Исторически прорыв противоположности добра и зла связан с сверхчеловеческой моралью господ. Знатные люди утверждают себя и довольствуются этим, они своей деятельностью задают критерии оценок и воспринимают ее как позитивную, хорошую. Что касается людей незнатных, подвластных, рабских душ, то их они никак не могут воспринимать в качестве равных хотя бы до такой степени, чтобы считать достойными противниками. Они с ними просто не связываются, они их презирают. Знатное, высокое, благородное есть хорошее, а низменное есть плохое. Плохое от злого отличается тем, что на нем человек не зацикливается, не делает предметом раздумий и переживаний, не ищет метафизических, да и вообще каких-либо иных объяснений — от него он освобождается, стряхивает со своих ног как прах.
«Хорошее и плохое означают в течение известного времени то же, что знатность и ничтожность, господин и раб. Напротив, врага не считают дурным: он способен к возмездию. Троянцы и греки у Гомера одинаково хороши. Не тот, кто причиняет нам вред, а только тот, кто возбуждает презрение, считается дурным» (1, 270).
Быть по ту сторону добра и зла — отличительный признак сверхчеловека. Эта установка никак не подрывает мораль, а является в известном смысле ее торжеством. Вот программное заявление самого Ницше:
«По ту сторону добра и зла».. Это, по меньшей мере, ж значит: «по ту сторону хорошего и плохого» (2, 437).
Проблема добра и зла всегда была камнем преткновения этики, С одной стороны, мораль невозможна вне противоположности добра и зла, в рамках которой зло выступает в качестве соразмерной добру силы. Невинность не есть добродетель. Она становится добродетелью, только пройдя через опыт преодоления порока. С другой стороны, мораль отождествляется с добром, мыслится в перспективе, в которой снимается противоположность добра и зла.

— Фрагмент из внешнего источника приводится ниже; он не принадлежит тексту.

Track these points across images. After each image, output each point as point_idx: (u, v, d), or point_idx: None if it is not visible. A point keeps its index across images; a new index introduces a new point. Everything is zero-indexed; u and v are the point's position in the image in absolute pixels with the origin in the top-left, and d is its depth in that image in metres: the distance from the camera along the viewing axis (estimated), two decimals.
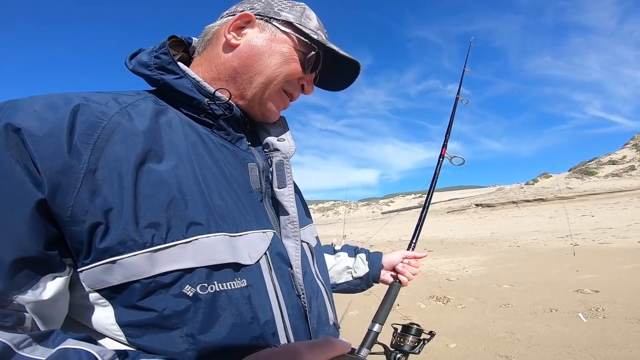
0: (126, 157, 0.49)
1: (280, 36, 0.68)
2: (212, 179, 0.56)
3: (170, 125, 0.57)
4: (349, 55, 0.72)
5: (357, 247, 1.15)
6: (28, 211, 0.42)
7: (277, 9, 0.69)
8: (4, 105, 0.46)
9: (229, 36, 0.67)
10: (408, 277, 1.07)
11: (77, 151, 0.45)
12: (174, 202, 0.50)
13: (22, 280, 0.42)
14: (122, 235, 0.45)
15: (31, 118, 0.45)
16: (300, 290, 0.62)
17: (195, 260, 0.49)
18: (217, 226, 0.52)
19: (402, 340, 0.87)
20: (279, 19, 0.68)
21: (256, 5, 0.70)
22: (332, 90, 0.82)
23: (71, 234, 0.44)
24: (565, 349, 3.12)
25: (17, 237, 0.42)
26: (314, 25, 0.71)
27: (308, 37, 0.68)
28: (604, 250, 7.85)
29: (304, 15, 0.70)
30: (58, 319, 0.47)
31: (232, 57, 0.67)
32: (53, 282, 0.45)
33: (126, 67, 0.63)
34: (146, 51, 0.63)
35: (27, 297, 0.42)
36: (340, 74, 0.78)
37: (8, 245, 0.41)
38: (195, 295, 0.48)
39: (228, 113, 0.64)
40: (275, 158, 0.69)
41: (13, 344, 0.37)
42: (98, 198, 0.45)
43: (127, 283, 0.46)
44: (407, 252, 1.13)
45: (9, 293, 0.41)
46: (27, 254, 0.42)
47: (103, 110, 0.50)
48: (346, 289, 1.07)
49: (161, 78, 0.60)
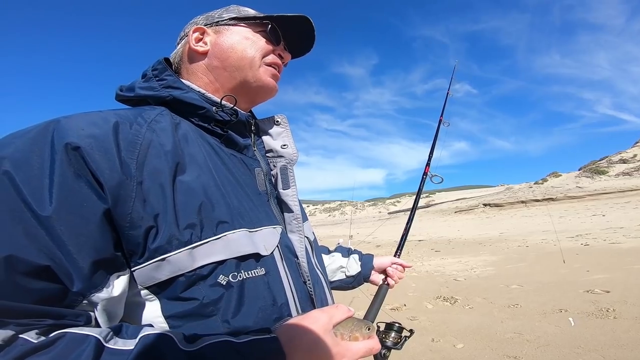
0: (163, 170, 0.56)
1: (235, 29, 0.77)
2: (228, 184, 0.64)
3: (187, 139, 0.64)
4: (297, 14, 0.79)
5: (350, 248, 1.26)
6: (97, 219, 0.48)
7: (217, 15, 0.78)
8: (49, 125, 0.51)
9: (197, 47, 0.75)
10: (395, 281, 1.20)
11: (127, 166, 0.52)
12: (204, 205, 0.57)
13: (97, 279, 0.48)
14: (168, 236, 0.52)
15: (84, 137, 0.50)
16: (306, 277, 0.70)
17: (225, 253, 0.57)
18: (239, 223, 0.60)
19: (385, 336, 0.94)
20: (224, 19, 0.77)
21: (198, 21, 0.78)
22: (303, 53, 0.89)
23: (129, 238, 0.51)
24: (575, 350, 3.08)
25: (91, 242, 0.47)
26: (253, 13, 0.79)
27: (256, 18, 0.77)
28: (615, 250, 7.72)
29: (240, 10, 0.80)
30: (120, 315, 0.53)
31: (211, 59, 0.75)
32: (119, 280, 0.51)
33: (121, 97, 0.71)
34: (141, 81, 0.70)
35: (102, 295, 0.48)
36: (301, 35, 0.84)
37: (85, 250, 0.46)
38: (228, 283, 0.56)
39: (234, 118, 0.71)
40: (280, 163, 0.78)
41: (102, 337, 0.43)
42: (148, 206, 0.52)
43: (172, 278, 0.53)
44: (395, 259, 1.25)
45: (87, 292, 0.47)
46: (101, 256, 0.48)
47: (137, 128, 0.57)
48: (339, 287, 1.17)
49: (169, 94, 0.67)
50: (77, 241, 0.46)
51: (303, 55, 0.90)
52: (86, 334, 0.42)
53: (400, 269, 1.23)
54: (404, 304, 5.02)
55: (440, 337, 3.68)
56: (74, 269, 0.45)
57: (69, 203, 0.46)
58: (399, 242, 1.33)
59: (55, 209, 0.45)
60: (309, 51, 0.89)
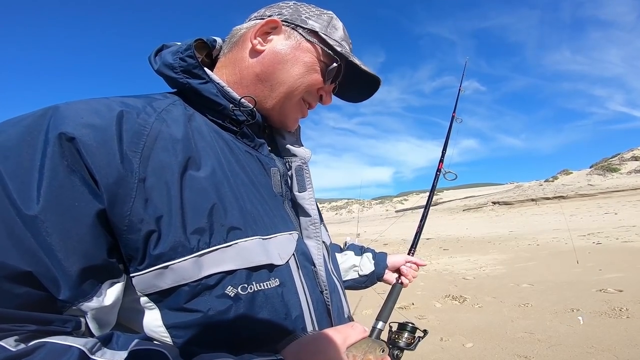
0: (170, 165, 0.50)
1: (304, 45, 0.68)
2: (241, 185, 0.58)
3: (201, 132, 0.58)
4: (370, 70, 0.73)
5: (363, 246, 1.22)
6: (90, 221, 0.43)
7: (305, 16, 0.70)
8: (46, 112, 0.46)
9: (254, 41, 0.67)
10: (409, 280, 1.16)
11: (128, 160, 0.47)
12: (215, 208, 0.52)
13: (87, 287, 0.44)
14: (173, 242, 0.47)
15: (81, 126, 0.45)
16: (323, 287, 0.66)
17: (236, 262, 0.51)
18: (252, 230, 0.55)
19: (398, 337, 0.92)
20: (305, 27, 0.69)
21: (284, 11, 0.70)
22: (350, 102, 0.83)
23: (127, 242, 0.46)
24: (588, 349, 3.03)
25: (82, 247, 0.43)
26: (339, 36, 0.71)
27: (332, 49, 0.69)
28: (628, 248, 7.57)
29: (330, 25, 0.71)
30: (112, 323, 0.49)
31: (256, 63, 0.67)
32: (112, 288, 0.47)
33: (150, 65, 0.64)
34: (170, 50, 0.62)
35: (92, 304, 0.44)
36: (360, 87, 0.79)
37: (74, 255, 0.42)
38: (236, 295, 0.51)
39: (251, 119, 0.65)
40: (295, 163, 0.71)
41: (87, 348, 0.39)
42: (150, 206, 0.47)
43: (175, 287, 0.48)
44: (409, 257, 1.21)
45: (75, 301, 0.42)
46: (92, 263, 0.44)
47: (144, 118, 0.52)
48: (351, 286, 1.13)
49: (187, 82, 0.61)
50: (66, 245, 0.41)
51: (345, 100, 0.83)
52: (69, 345, 0.39)
53: (415, 267, 1.19)
54: (412, 303, 4.99)
55: (449, 336, 3.65)
56: (62, 275, 0.41)
57: (59, 201, 0.42)
58: (413, 240, 1.28)
59: (42, 207, 0.41)
60: (354, 102, 0.83)
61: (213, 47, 0.73)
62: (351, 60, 0.71)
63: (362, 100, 0.82)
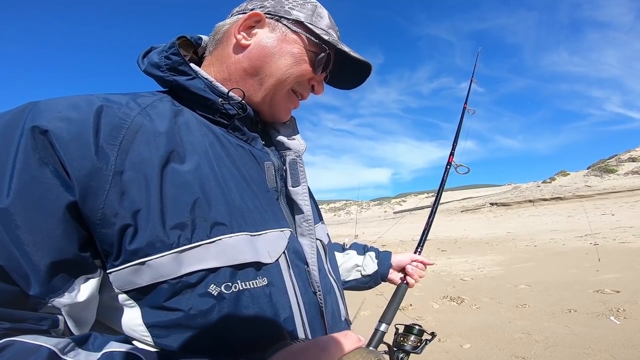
0: (150, 158, 0.49)
1: (290, 36, 0.67)
2: (231, 179, 0.56)
3: (189, 126, 0.57)
4: (360, 56, 0.71)
5: (366, 245, 1.16)
6: (60, 214, 0.42)
7: (288, 7, 0.68)
8: (26, 107, 0.46)
9: (239, 36, 0.66)
10: (415, 280, 1.10)
11: (104, 153, 0.45)
12: (198, 203, 0.50)
13: (58, 282, 0.42)
14: (150, 237, 0.45)
15: (57, 120, 0.44)
16: (317, 287, 0.63)
17: (220, 260, 0.49)
18: (239, 226, 0.52)
19: (404, 339, 0.88)
20: (289, 18, 0.67)
21: (267, 3, 0.69)
22: (343, 89, 0.82)
23: (101, 236, 0.44)
24: (585, 350, 3.04)
25: (52, 240, 0.42)
26: (325, 24, 0.69)
27: (319, 38, 0.67)
28: (625, 249, 7.60)
29: (315, 13, 0.69)
30: (90, 321, 0.48)
31: (243, 58, 0.66)
32: (86, 284, 0.45)
33: (138, 66, 0.63)
34: (156, 51, 0.62)
35: (64, 300, 0.43)
36: (351, 73, 0.77)
37: (44, 249, 0.41)
38: (219, 294, 0.48)
39: (242, 113, 0.64)
40: (289, 157, 0.69)
41: (58, 349, 0.38)
42: (126, 200, 0.45)
43: (154, 284, 0.46)
44: (415, 256, 1.14)
45: (46, 296, 0.41)
46: (63, 257, 0.42)
47: (125, 112, 0.50)
48: (354, 286, 1.09)
49: (173, 79, 0.60)
50: (34, 238, 0.40)
51: (338, 88, 0.81)
52: (38, 345, 0.37)
53: (422, 266, 1.12)
54: (409, 304, 4.99)
55: (447, 337, 3.65)
56: (31, 270, 0.40)
57: (29, 194, 0.41)
58: (420, 238, 1.21)
59: (11, 200, 0.40)
60: (347, 89, 0.81)
61: (199, 45, 0.72)
62: (340, 48, 0.69)
63: (354, 86, 0.80)
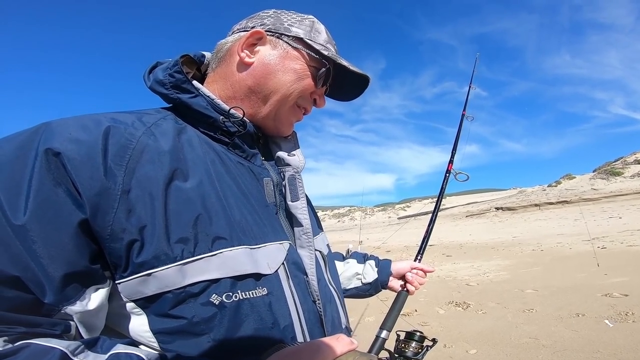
0: (155, 176, 0.52)
1: (292, 53, 0.69)
2: (231, 195, 0.60)
3: (191, 144, 0.60)
4: (358, 70, 0.74)
5: (367, 253, 1.20)
6: (72, 230, 0.46)
7: (287, 24, 0.71)
8: (39, 128, 0.50)
9: (242, 54, 0.68)
10: (416, 287, 1.12)
11: (112, 173, 0.49)
12: (200, 219, 0.53)
13: (71, 292, 0.46)
14: (156, 251, 0.49)
15: (68, 142, 0.48)
16: (316, 297, 0.66)
17: (221, 271, 0.52)
18: (238, 240, 0.56)
19: (405, 346, 0.88)
20: (289, 34, 0.70)
21: (266, 21, 0.71)
22: (343, 100, 0.85)
23: (110, 250, 0.48)
24: (593, 354, 3.01)
25: (65, 254, 0.45)
26: (323, 39, 0.72)
27: (318, 53, 0.70)
28: (633, 252, 7.52)
29: (313, 29, 0.72)
30: (99, 327, 0.51)
31: (247, 76, 0.68)
32: (97, 294, 0.49)
33: (144, 83, 0.66)
34: (161, 68, 0.65)
35: (76, 308, 0.46)
36: (350, 86, 0.80)
37: (58, 261, 0.45)
38: (221, 303, 0.52)
39: (242, 130, 0.66)
40: (288, 173, 0.72)
41: (69, 350, 0.42)
42: (133, 217, 0.49)
43: (160, 293, 0.50)
44: (415, 263, 1.17)
45: (60, 304, 0.45)
46: (75, 269, 0.46)
47: (131, 132, 0.54)
48: (355, 294, 1.12)
49: (177, 97, 0.63)
50: (49, 252, 0.44)
51: (338, 100, 0.85)
52: (51, 347, 0.41)
53: (422, 274, 1.15)
54: (414, 310, 4.96)
55: (452, 342, 3.63)
56: (46, 280, 0.44)
57: (44, 212, 0.45)
58: (420, 246, 1.24)
59: (28, 218, 0.44)
60: (346, 101, 0.84)
61: (201, 63, 0.75)
62: (339, 62, 0.72)
63: (354, 98, 0.83)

Совершенство тоже не есть добродетель, так как оно не знает искушений пороков. Труднейшая проблема состоит как раз в том, чтобы показать, как от морали в первом (человеческом) смысле слова перейти к морали во втором (сверхчеловеческом) смысле слова. Так, например, человеческая история согласно христианской версии начинается с того, что человек вкусил плодов с дерева познания добра и зла и борьба этих начал стала ее основной сюжетной линией. Различие по критерию добра и зла считается основным человеческим различием. В то же время мы узнаем из Евангелия от Матфея, что Бог повелевает солнцу восходить как над добрыми, так и над злыми. С точки зрения божественного совершенства — конечной цели человеческих устремлений — различия добра и зла теряют свой существенный смысл. В этике Канта мораль совпадает с доброй волей и противостоит эмпирическим мотивам себялюбия. Они образуют две параллельные плоскости, которые обречены на взаимоотрицающее сосуществование. Но в то же время они могут сойтись, добродетель может совпасть с началом себялюбия, стать беспорочной, а тем самым перестать быть добродетелью, если предположить бессмертие души и существование Бога. И в религиозной этике христианства, и в философской этике Канта мы видим следующее: а) наряду с собственно моральной реальностью человека предполагается существование внеморальной реальности сверхчеловека, б) переход из первой во вторую невозможно осуществить силами самого человека и в этом смысле он не является сугубо моральным действием. Принципиальная новизна этики Ницше состоит в том, что в ней прорыв по ту сторону добра и зла обосновывается как моральное, человеческое деяние.
«Человек есть мост, а не цель» (2, 142).
В этом смысле пессимистичная этика Ницше оказывается более оптимистичной, чем все оптимистические этические теории до него.